------ Selected text
Animation Timing and Frame Accuracy

Playing back a complex animation that contains many tracks and keyframes can sometimes result in hitches and "pops" as the playback adjusts for inconsistencies between the frame rate of the animation and the number of frames per second being rendered by the Unreal Engine. To avoid this and ensure the smoothest possible playback, Datasmith always enables the Lock to Display Rate at Runtime property on the Level Sequences that it creates.

You'll find this setting in the Sequencer UI here:

This should improve the smoothness of your animations. However, you should be aware that it constrains the maximum frame rate of the Engine to the frame rate of your animation. If you need the Engine to run at a greater frame rate, this may not be an appropriate solution. For example, if your animation clip was authored in your source application at 24 or 30 frames per second, but you need your animation to play back in VR at 90 frames per second, constraining the Engine's frame rate to the animation's frame rate may not be a good solution for you. In cases like these, you may need to disable this option on your Level Sequence Assets.


If your source application offers the ability to organize your content into layers, or some similar content, Datasmith preserves that organization in the Unreal Editor. You can use the Layers window ( Window > Layers ) to show and hide layers, or to quickly find and select all objects in a layer.

However, the Unreal Editor doesn't support nested layers. If your source scene uses nested layers, Datasmith automatically flattens the hierarchy of layers into a single list.

For more about how to work with Layers in the Unreal Editor, see the Layers Panel User Guide .


For some kinds of source file formats, Datasmith imports metadata about the geometry objects in your scene that you set in your source application. You can access this metadata in the Unreal Editor using Blueprint and Python scripts. For details on this system, see Using Datasmith Metadata .

Technical Application-Specific Metadata

Some third-party applications and file formats provide access to technical metadata values about individual scene objects, such as their unique IDs, object classes, or other application-specific data. Datasmith imports this kind of technical data into Component Tags that it assigns to the Static Mesh Component that represents each object's geometry in the Level.

To access this technical metadata:

  1. Select the Actor whose Component Tags you want to view in the Level Viewport or in the World Outliner .

  2. In the Details panel, select the Static Mesh Component assigned to the Actor.
    Select the Static Mesh Component

  3. Scroll down in the Details panel to find the Tags > Component Tags list.
    Component Tags list
    For example, the image above shows an object imported from 3ds Max. Its Component Tags include the class and superclass of the original corresponding object in 3ds Max, the handle ID of the object, and other information specific to the way 3ds Max represents the object.

This kind of technical information is typically specific to the source application that created the object. Therefore, it is kept separate from the Datasmith Metadata described in the previous section. Datasmith Metadata, by contrast, is typically intended to represent "real-world" information about individual scene objects, such as their BIM data, construction properties, cost, or manufacturer; or, it may represent custom user-defined properties that have a specific meaning in your production workflow.
------------
------ Data section
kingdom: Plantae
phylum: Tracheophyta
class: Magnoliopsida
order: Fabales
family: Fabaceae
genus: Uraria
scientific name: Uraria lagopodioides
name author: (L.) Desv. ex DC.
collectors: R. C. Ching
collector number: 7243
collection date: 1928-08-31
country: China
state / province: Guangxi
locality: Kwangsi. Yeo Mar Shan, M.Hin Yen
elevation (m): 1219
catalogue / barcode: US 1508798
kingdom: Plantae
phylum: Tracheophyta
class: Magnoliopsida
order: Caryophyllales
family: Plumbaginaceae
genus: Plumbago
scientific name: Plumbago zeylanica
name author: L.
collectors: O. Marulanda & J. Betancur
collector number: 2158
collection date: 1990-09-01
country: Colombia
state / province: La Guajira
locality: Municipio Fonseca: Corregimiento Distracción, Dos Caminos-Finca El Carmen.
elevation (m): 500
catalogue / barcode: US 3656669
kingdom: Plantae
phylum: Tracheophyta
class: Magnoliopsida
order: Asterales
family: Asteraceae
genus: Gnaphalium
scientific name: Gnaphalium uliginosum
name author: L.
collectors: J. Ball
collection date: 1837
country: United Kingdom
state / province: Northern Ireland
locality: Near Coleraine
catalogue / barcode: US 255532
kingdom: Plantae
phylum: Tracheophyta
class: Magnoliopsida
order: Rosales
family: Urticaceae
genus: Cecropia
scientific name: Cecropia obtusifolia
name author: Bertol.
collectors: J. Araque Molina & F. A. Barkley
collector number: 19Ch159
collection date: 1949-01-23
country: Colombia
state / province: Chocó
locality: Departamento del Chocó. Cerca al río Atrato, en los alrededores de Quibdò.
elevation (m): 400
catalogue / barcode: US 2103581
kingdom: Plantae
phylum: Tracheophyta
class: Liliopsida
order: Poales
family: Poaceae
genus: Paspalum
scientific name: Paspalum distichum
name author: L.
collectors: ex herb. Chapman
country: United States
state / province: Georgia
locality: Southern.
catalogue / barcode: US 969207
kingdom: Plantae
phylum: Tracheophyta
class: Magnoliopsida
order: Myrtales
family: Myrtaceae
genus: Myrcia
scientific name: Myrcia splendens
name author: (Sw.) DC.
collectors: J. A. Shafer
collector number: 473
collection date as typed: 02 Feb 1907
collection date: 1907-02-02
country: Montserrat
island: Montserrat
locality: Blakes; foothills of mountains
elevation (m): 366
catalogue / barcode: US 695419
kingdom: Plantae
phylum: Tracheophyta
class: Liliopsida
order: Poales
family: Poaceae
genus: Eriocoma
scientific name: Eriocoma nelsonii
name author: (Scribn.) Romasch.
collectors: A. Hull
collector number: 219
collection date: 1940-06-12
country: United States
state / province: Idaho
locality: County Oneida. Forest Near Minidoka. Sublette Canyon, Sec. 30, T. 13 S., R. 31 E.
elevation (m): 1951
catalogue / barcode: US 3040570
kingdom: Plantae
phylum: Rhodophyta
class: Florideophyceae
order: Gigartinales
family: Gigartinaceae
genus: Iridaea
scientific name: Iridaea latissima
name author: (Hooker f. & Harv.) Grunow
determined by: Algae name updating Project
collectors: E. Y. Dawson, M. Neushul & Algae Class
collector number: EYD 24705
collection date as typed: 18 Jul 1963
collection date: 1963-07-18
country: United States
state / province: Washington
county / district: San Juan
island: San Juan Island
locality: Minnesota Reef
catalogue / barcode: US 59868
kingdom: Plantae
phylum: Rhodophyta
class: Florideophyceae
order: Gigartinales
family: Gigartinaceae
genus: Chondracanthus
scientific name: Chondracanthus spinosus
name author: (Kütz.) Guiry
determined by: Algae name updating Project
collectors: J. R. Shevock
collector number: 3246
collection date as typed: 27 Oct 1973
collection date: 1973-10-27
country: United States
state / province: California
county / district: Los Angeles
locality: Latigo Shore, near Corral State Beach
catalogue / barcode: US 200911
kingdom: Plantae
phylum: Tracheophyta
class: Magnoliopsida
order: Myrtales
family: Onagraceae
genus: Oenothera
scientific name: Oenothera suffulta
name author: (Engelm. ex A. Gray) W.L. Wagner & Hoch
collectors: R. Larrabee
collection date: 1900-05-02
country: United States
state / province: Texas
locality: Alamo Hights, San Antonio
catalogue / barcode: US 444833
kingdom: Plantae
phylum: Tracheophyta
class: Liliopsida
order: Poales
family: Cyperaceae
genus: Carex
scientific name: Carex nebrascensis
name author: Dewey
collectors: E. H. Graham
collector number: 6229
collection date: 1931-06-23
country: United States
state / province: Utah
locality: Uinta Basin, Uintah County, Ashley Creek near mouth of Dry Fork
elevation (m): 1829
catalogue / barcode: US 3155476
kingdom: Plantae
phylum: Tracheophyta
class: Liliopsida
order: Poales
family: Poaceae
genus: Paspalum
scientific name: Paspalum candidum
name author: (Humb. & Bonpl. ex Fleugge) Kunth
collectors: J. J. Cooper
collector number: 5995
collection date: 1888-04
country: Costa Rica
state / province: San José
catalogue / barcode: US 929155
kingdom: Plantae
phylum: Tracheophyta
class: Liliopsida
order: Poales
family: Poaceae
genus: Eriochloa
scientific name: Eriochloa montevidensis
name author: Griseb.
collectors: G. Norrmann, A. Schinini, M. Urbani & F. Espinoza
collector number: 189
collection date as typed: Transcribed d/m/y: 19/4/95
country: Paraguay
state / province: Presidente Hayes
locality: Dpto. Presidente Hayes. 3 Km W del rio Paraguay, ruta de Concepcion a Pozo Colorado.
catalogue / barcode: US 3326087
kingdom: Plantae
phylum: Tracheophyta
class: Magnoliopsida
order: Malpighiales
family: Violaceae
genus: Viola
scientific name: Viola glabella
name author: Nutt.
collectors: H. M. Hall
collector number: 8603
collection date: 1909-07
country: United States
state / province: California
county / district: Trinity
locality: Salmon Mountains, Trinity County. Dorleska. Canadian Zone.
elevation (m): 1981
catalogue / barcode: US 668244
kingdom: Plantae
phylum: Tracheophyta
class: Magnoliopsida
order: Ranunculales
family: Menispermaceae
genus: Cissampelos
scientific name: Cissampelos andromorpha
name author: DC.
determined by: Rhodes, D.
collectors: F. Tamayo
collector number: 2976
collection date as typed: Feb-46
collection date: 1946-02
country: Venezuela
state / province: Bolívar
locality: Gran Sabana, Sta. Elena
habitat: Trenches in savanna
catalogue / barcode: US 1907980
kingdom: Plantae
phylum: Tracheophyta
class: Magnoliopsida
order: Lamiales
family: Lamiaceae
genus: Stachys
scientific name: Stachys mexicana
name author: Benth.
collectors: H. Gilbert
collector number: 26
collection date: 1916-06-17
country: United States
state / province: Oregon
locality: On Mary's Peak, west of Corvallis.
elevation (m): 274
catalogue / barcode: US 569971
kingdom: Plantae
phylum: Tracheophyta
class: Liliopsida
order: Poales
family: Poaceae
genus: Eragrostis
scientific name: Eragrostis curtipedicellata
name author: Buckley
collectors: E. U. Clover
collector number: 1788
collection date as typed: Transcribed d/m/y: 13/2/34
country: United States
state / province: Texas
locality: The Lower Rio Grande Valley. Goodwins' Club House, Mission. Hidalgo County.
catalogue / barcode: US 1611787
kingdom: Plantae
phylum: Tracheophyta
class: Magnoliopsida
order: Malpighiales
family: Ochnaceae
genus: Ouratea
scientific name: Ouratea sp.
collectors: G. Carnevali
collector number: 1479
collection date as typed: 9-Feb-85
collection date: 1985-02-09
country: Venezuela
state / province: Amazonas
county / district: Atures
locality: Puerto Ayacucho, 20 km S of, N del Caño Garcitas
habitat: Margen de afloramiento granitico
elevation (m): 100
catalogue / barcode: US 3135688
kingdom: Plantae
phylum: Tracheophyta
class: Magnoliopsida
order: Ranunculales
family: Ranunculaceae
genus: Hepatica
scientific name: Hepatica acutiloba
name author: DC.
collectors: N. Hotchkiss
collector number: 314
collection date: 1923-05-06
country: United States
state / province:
------------
Explore the material >>
**A.** In the Datasmith text, what does Datasmith do when a source scene uses nested layers?
**B.** Echo the Datasmith text word for word from "Some third-party applications" to "to the Actor.".

Task-by-task results >>
**A.** It automatically flattens the hierarchy of layers into a single list.

**B.**
Some third-party applications and file formats provide access to technical metadata values about individual scene objects, such as their unique IDs, object classes, or other application-specific data. Datasmith imports this kind of technical data into Component Tags that it assigns to the Static Mesh Component that represents each object's geometry in the Level.

To access this technical metadata:

  1. Select the Actor whose Component Tags you want to view in the Level Viewport or in the World Outliner .

  2. In the Details panel, select the Static Mesh Component assigned to the Actor.